HTMLDOC is a program that reads HTML and Markdown source files or web pages and generates corresponding EPUB, HTML, PostScript, or PDF files with an optional table of contents. HTMLDOC is provided under version 2 of the GNU General Public License.

HTMLDOC was developed in the 1990’s as a documentation generator for my previous company, and has since seen a lot of usage as a report generator embedded in web servers. However, it does not support many things in “the modern web”, such as:

  • Cascading Style Sheets (CSS): While I have experimented with adding CSS support to HTMLDOC, proper CSS support is non-trivial especially for paged output (which is not well supported by CSS)
  • Encryption: HTMLDOC currently supports the older (and very insecure) PDF 1.4 (128-bit RC4) encryption. I have looked at supporting AES (256-bit) encryption…
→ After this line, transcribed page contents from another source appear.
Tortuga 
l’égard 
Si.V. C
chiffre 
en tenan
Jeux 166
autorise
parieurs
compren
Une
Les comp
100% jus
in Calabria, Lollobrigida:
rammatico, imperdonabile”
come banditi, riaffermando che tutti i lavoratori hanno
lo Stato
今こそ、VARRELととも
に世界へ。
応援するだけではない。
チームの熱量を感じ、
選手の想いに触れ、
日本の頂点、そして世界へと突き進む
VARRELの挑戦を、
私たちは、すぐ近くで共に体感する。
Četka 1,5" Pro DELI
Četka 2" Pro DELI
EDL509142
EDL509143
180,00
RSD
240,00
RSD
  • Forms: HTML forms and PDF forms are very different things. While I have had many requests to add support for PDF forms over the years, I have not found a satisfactory way to do so.
  • Tables: HTMLDOC supports HTML 3.2 tables with basic support for TBODY and THEAD.
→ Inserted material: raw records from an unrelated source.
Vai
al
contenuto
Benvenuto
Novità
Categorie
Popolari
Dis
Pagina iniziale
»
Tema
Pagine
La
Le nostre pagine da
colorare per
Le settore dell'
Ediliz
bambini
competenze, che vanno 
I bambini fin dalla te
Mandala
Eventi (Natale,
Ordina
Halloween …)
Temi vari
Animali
  • Unicode: While HTMLDOC does support UTF-8 for “Western” languages, there is absolutely no support for languages that require dynamic rewriting or right-to-left text formatting. Basically this means you can’t use HTMLDOC to format Arabic, Chinese, Hebrew, Japanese, or other languages that are not based on latin-based alphabets that read left-to-right.
  • Emoji: The fonts bundled with HTMLDOC do not include Unicode Emoji characters.

My focus is on addressing security, build, and formatting issues and not on extending HTMLDOC to support CSS or full Unicode.